Karena enggan diejek lebih lama, Laksa mengeluarkan tangan Abel lagi.
“Ya elah, pundungan amat.” Abel terkekeh semakin lepas. “Sini-sini gue peluk lagi biar jaketnya nggak melar. Sama jaket aja segitu sayangnya, apalagi kalau sama pacarnya coba? Seketika pengen trial jadi pacar biar tahu gimana rasanya disayang-sayang sama Megantara Laksa.”
“Modus!” teriak Abi dari samping. Lama-lama keasbunan Abel jadi menghibur juga.
“Loh, masa ada cowok blasteran Korea x Surga begini dianggurin doang sih? Menyia-nyiakan karunia Tuhan banget.”
“Btw, lo tuh ambil ekskul apa? Siswa sepu-sepu, ya?”
“Sepu-sepu apaan? Ikan?”
“ITU SAPU-SAPU!” Kali ini Abi terang-terangan mendengus. “Lama-lama gue hasut Laksa juga nih biar turunin lo di tengah jalan.”
“Ya, jangan dong! Masa udah PW begini malah diturunin?”
“Makanya jangan asbun dulu.”
“Gue beneran nggak tau apa itu sepu-sepu.” Abel tiba-tiba mendekatkan wajahnya lewat samping. “Lo tau sepu-sepu nggak, Lak?”
“Muka lo kedeketan.”
“Ohhh, bikin grogi, ya?"
“Nggak jelas.”
Abel terkekeh lagi tapi tak segera menarik kepalanya juga. Bisa bersandar di punggung Laksa ternyata jauh lebih nyaman daripada dugaannya. Apa Abel pura-pura tidur saja, ya?
“Sekolah pulang, sekolah pulang maksud gue alias nggak ambil ekskul apa-apa,” sambung Abi pada akhirnya.

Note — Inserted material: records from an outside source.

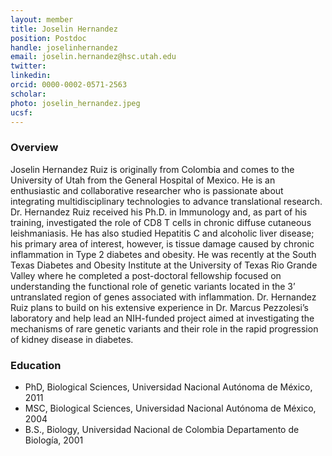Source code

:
 ```yaml
---
layout: member
title: Joselin Hernandez
position: Postdoc
handle: joselinhernandez
email: joselin.hernandez@hsc.utah.edu
twitter:
linkedin: 
orcid: 0000-0002-0571-2563
scholar: 
photo: joselin_hernandez.jpeg
ucsf: 
---
```


### Overview
Joselin Hernandez Ruiz is originally from Colombia and comes to the University of Utah from the General Hospital of Mexico. He is an enthusiastic and collaborative researcher who is passionate about integrating multidisciplinary technologies to advance translational research. Dr. Hernandez Ruiz received his Ph.D. in Immunology and, as part of his training, investigated the role of CD8 T cells in chronic diffuse cutaneous leishmaniasis. He has also studied Hepatitis C and alcoholic liver disease; his primary area of interest, however, is tissue damage caused by chronic inflammation in Type 2 diabetes and obesity.  He was recently at the South Texas Diabetes and Obesity Institute at the University of Texas Rio Grande Valley where he completed a post-doctoral fellowship focused on understanding the functional role of genetic variants located in the 3’ untranslated region of genes associated with inflammation. Dr. Hernandez Ruiz plans to build on his extensive experience in Dr. Marcus Pezzolesi’s laboratory and help lead an NIH-funded project aimed at investigating the mechanisms of rare genetic variants and their role in the rapid progression of kidney disease in diabetes.

### Education
- PhD, Biological Sciences, Universidad Nacional Autónoma de México, 2011
- MSC, Biological Sciences, Universidad Nacional Autónoma de México, 2004
- B.S., Biology, Universidad Nacional de Colombia Departamento de Biología, 2001
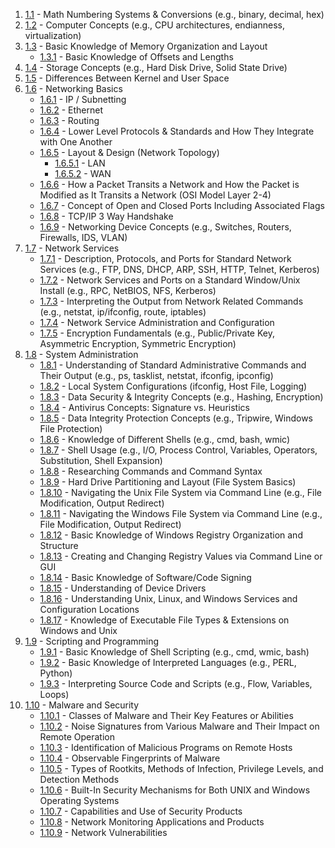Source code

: 1. [1.1](1-1.md) - Math Numbering Systems & Conversions (e.g., binary, decimal, hex)
2. [1.2](1-2.md) - Computer Concepts (e.g., CPU architectures, endianness, virtualization)
3. [1.3](1-3.md) - Basic Knowledge of Memory Organization and Layout
   - [1.3.1](1-3-1.md) - Basic Knowledge of Offsets and Lengths
4. [1.4](1-4.md) - Storage Concepts (e.g., Hard Disk Drive, Solid State Drive)
5. [1.5](1-5.md) - Differences Between Kernel and User Space
6. [1.6](1-6.md) - Networking Basics
   - [1.6.1](1-6-1.md) - IP / Subnetting
   - [1.6.2](1-6-2.md) - Ethernet
   - [1.6.3](1-6-3.md) - Routing
   - [1.6.4](1-6-4.md) - Lower Level Protocols & Standards and How They Integrate with One Another
   - [1.6.5](1-6-5.md) - Layout & Design (Network Topology)
     - [1.6.5.1](1-6-5-1.md) - LAN
     - [1.6.5.2](1-6-5-2.md) - WAN
   - [1.6.6](1-6-6.md) - How a Packet Transits a Network and How the Packet is Modified as It Transits a Network (OSI Model Layer 2-4)
   - [1.6.7](1-6-7.md) - Concept of Open and Closed Ports Including Associated Flags
   - [1.6.8](1-6-8.md) - TCP/IP 3 Way Handshake
   - [1.6.9](1-6-9.md) - Networking Device Concepts (e.g., Switches, Routers, Firewalls, IDS, VLAN)
7. [1.7](1-7.md) - Network Services
   - [1.7.1](1-7-1.md) - Description, Protocols, and Ports for Standard Network Services (e.g., FTP, DNS, DHCP, ARP, SSH, HTTP, Telnet, Kerberos)
   - [1.7.2](1-7-2.md) - Network Services and Ports on a Standard Window/Unix Install (e.g., RPC, NetBIOS, NFS, Kerberos)
   - [1.7.3](1-7-3.md) - Interpreting the Output from Network Related Commands (e.g., netstat, ip/ifconfig, route, iptables)
   - [1.7.4](1-7-4.md) - Network Service Administration and Configuration
   - [1.7.5](1-7-5.md) - Encryption Fundamentals (e.g., Public/Private Key, Asymmetric Encryption, Symmetric Encryption)
8. [1.8](1-8.md) - System Administration
   - [1.8.1](1-8-1.md) - Understanding of Standard Administrative Commands and Their Output (e.g., ps, tasklist, netstat, ifconfig, ipconfig)
   - [1.8.2](1-8-2.md) - Local System Configurations (ifconfig, Host File, Logging)
   - [1.8.3](1-8-3.md) - Data Security & Integrity Concepts (e.g., Hashing, Encryption)
   - [1.8.4](1-8-4.md) - Antivirus Concepts: Signature vs. Heuristics
   - [1.8.5](1-8-5.md) - Data Integrity Protection Concepts (e.g., Tripwire, Windows File Protection)
   - [1.8.6](1-8-6.md) - Knowledge of Different Shells (e.g., cmd, bash, wmic)
   - [1.8.7](1-8-7.md) - Shell Usage (e.g., I/O, Process Control, Variables, Operators, Substitution, Shell Expansion)
   - [1.8.8](1-8-8.md) - Researching Commands and Command Syntax
   - [1.8.9](1-8-9.md) - Hard Drive Partitioning and Layout (File System Basics)
   - [1.8.10](1-8-10.md) - Navigating the Unix File System via Command Line (e.g., File Modification, Output Redirect)
   - [1.8.11](1-8-11.md) - Navigating the Windows File System via Command Line (e.g., File Modification, Output Redirect)
   - [1.8.12](1-8-12.md) - Basic Knowledge of Windows Registry Organization and Structure
   - [1.8.13](1-8-13.md) - Creating and Changing Registry Values via Command Line or GUI
   - [1.8.14](1-8-14.md) - Basic Knowledge of Software/Code Signing
   - [1.8.15](1-8-15.md) - Understanding of Device Drivers
   - [1.8.16](1-8-16.md) - Understanding Unix, Linux, and Windows Services and Configuration Locations
   - [1.8.17](1-8-17.md) - Knowledge of Executable File Types & Extensions on Windows and Unix
9. [1.9](1-9.md) - Scripting and Programming
   - [1.9.1](1-9-1.md) - Basic Knowledge of Shell Scripting (e.g., cmd, wmic, bash)
   - [1.9.2](1-9-2.md) - Basic Knowledge of Interpreted Languages (e.g., PERL, Python)
   - [1.9.3](1-9-3.md) - Interpreting Source Code and Scripts (e.g., Flow, Variables, Loops)
10. [1.10](1-10.md) - Malware and Security
    - [1.10.1](1-10-1.md) - Classes of Malware and Their Key Features or Abilities
    - [1.10.2](1-10-2.md) - Noise Signatures from Various Malware and Their Impact on Remote Operation
    - [1.10.3](1-10-3.md) - Identification of Malicious Programs on Remote Hosts
    - [1.10.4](1-10-4.md) - Observable Fingerprints of Malware
    - [1.10.5](1-10-5.md) - Types of Rootkits, Methods of Infection, Privilege Levels, and Detection Methods
    - [1.10.6](1-10-6.md) - Built-In Security Mechanisms for Both UNIX and Windows Operating Systems
    - [1.10.7](1-10-7.md) - Capabilities and Use of Security Products
    - [1.10.8](1-10-8.md) - Network Monitoring Applications and Products
    - [1.10.9](1-10-9.md) - Network Vulnerabilities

“Gue ambil eksul musik. Malah bentar lagi mau bikin band tapi anggotanya cuma Laksa doang, soalnya nama bandnya Husband.”
“Sial! Udah serius juga.”
“Ahahah, gue beneran ikut ekskul musik kok. Tapi nggak ikut demo aja soalnya takut bikin Laksa kecintaan sebelum waktunya. Kan, kasihan kalau bawannya cuma mau nempel-nempel ke gue terus.”
“Amit-amit!”
“Kenapa? Suara gue, ‘kan, emang bagus. Cocok buat mengimbangi suara lo yang sleepcall-able itu. Kalau nggak percaya, coba aja. Pasti langsung ketagihan.”
“Ahaha, anjir. Demen banget gue sama perdebatan kalian.” Abi malah kegirangan, memang tidak setia kawan sekali padahal wajah Laksa sudah kecut seperti asam.
“Rumah lo di mana, Bel?”
“Nggak gue bawa soalnya bukan siput. Tapi kalau Laska tau, itu pasti rumah gue sama dia kelak.”
Abi sampai memukul-mukul motor saking gemasnya. Sudah author bilang, ‘kan? Abi itu bakalan lebih heboh kalau berhadapan dengan pasangan drama Turki ini ketimbang hal-hal menyenangkan lain. Agaknya penumpang kapal Laksabel garis keras.
“Lurus lagi ke depan sampai mentok, nanti belok kanan. Soalnya kalau belok kiri itu jalan ke KUA.”
“Mimpi apa gue bisa satu motor sama dia?” gerutu Laksa pada dirinya sendiri.
“Laksa?” bisik yang lebih tua. “Badan lo wangi banget, kalau gue makin senderan lagi boleh nggak?"
Abel hampir jatuh dari motor karena Laksa tiba-tiba ngerem mendadak. Oh, ada yang kelewat salting rupanya.